Many ‘hydrocarbon resistant’ membrane products are merely HDPE and Richard Menage, Technical Director of ITP Ltd, the York based manufacturer of barrier fabrics for chemical protective garments and chemical resistant membranes, believes that the use of this material may not be adequate because, whilst HDPE passes the current tests for chemical resistance, permeability tests show that it is readily permeable to hydrocarbons and other environmental contaminants. ITP has therefore developed a new type of membrane, ’Puraflex’, which overcomes the risks associated with HDPE, polypropylene and other homogenous monopolymer membranes.
Polyethylene was synthesised by ICI in Northwich in the 1930s but the process was transferred to the United States during World War II as a security measure so that it could be utilised in the cables of radar sets. Large-scale commercial development took place in the United States after the war and since then polythene has become a part of our everyday life with many uses across a wide range of industries.

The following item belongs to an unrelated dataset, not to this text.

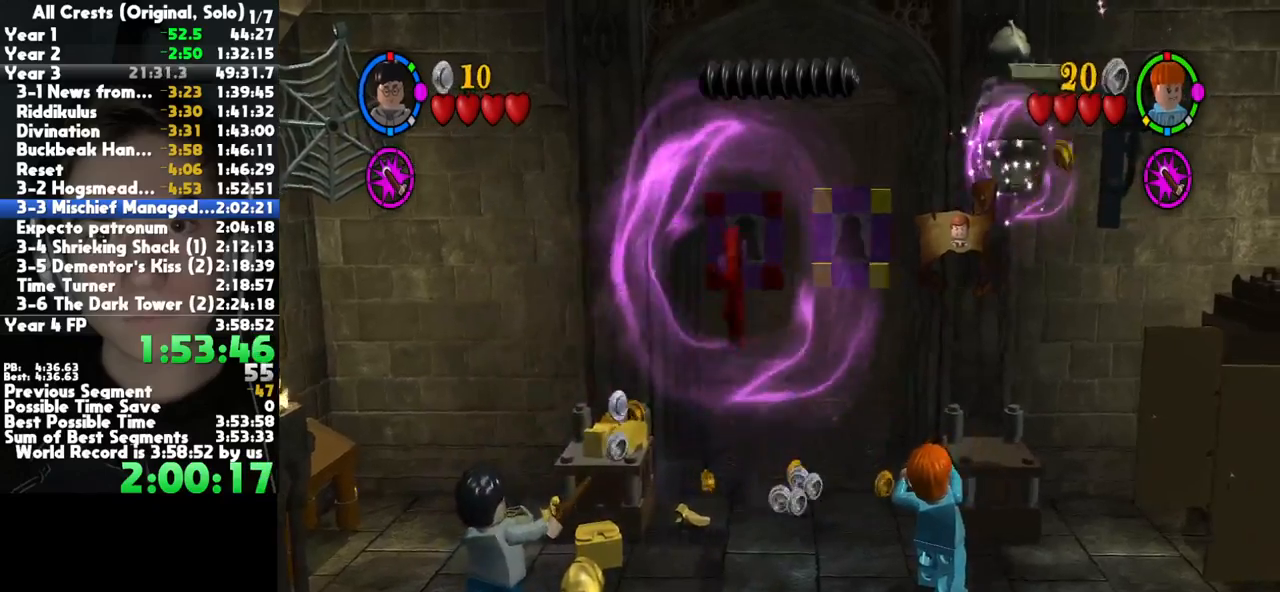
{"buttons": ["B"], "left_stick": "center", "right_stick": "center", "button_events": []}
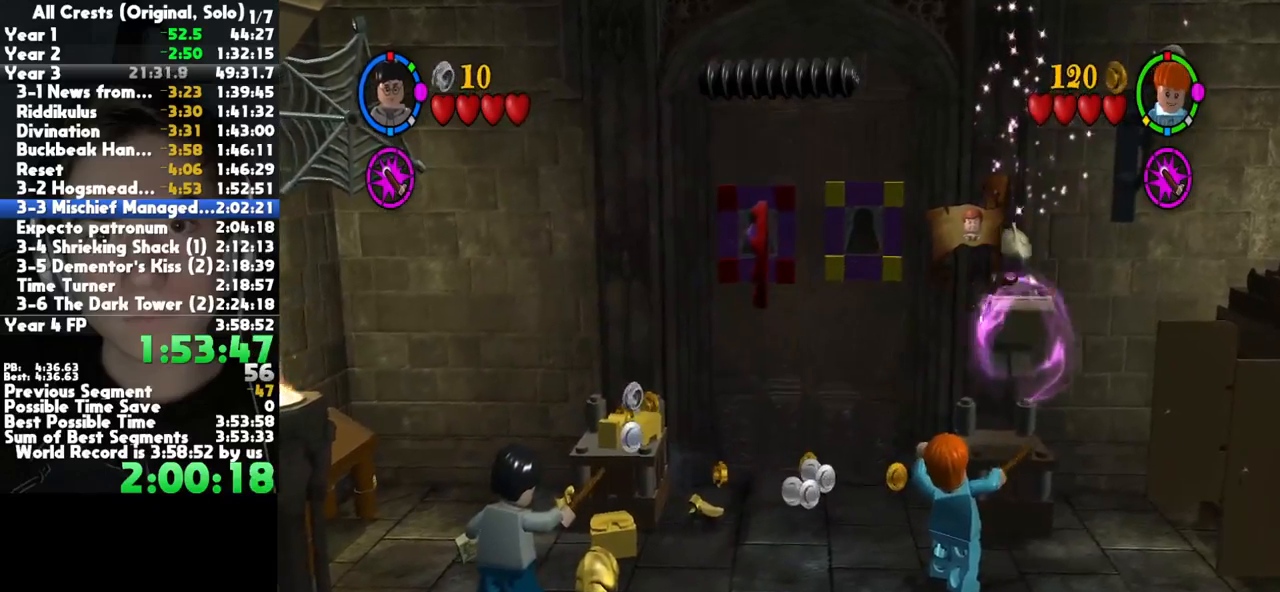
{"buttons": ["B"], "left_stick": "center", "right_stick": "center", "button_events": []}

Its high-density variant, HDPE, is impermeable to water and passes ‘chemical resistance’ tests because it maintains its physical strength and tensile capabilities when exposed to many chemicals. As a result, for the last 30 years, HDPE has been widely employed in both landfill and construction applications.
Geosynthetic membranes are used for environmental protection applications as containment or separation layers to prevent contaminants spreading to a receptor. For example, to prevent pollution from spreading into watercourses and aquifers and to act as a barrier so that harmful chemicals cannot pass to a receptor. They are also used as gas barriers under buildings to prevent the ingress of harmful vapours and gases.
However new technologies and new permeation test methods have highlighted the limitations of HDPE and other polymer membranes in some installations, particularly those for which soil analysis confirms the presence of hydrocarbon contaminants.
The problem with HDPE
To be an effective barrier, it is necessary for that barrier to not just maintain its physical integrity when exposed to chemicals, but to also perform as a barrier. Whilst chemical resistance tests provide a measure of resilience, the measure of barrier performance is the permeation rate. This is where HDPE fails as a hydrocarbon resistant barrier because polyethylene and other common homogeneous geosynthetic membrane materials are readily permeable to hydrocarbons, because they are hydrocarbons themselves.
To illustrate this, permeation tests in Fig 1 show that a common hydrocarbon contaminant, ethyl benzene, permeates through 500m HDPE at 136 ml per square metre per day. Putting this in context, for every square metre of membrane, 16,000ml of ethyl benzene permeates through a thicker 1.5mm HDPE membrane every year.
By comparison, as the graph also shows, this compares to 0.52 ml per square metre per day with Puraflex®, with only 200ml permeating through Puraflex® per year.
Figure 1: Ethyl Benzene Permeation
This highlights the shortcomings of current industry standard chemical resistant tests. Whilst HDPE may pass a chemical resistant test, it is not a good barrier since ethyl benzene readily permeates through HDPE. Therefore for environmental protection applications HDPE carries inherent risks.
Chemical Resistance Test Methods
Current industry standards for chemical resistance measure the physical changes to a membrane after exposure to a challenge chemical. The American ASTM D5322 is a widely recognised test method for chemical resistance and is incorporated within the EPA Method 9090 and ASTM D5747. The European test method procedures for EN BS 14414 & EN BS 14415 are virtually identical to ASTM D5322, the main difference being that the EN Standards define a fixed test period of 56 days, whilst the ASTM Standard allows the manufacturer to determine the duration of the test period. The test procedure involves the immersion of a sample of membrane in the challenge chemical at an elevated temperature of 50 °C for the test period after which it is inspected. Thickness, weight, tensile strength and elongation are then compared with a control sample and providing variations are within 25% of the control sample test results, the membrane is considered ‘chemical resistant’.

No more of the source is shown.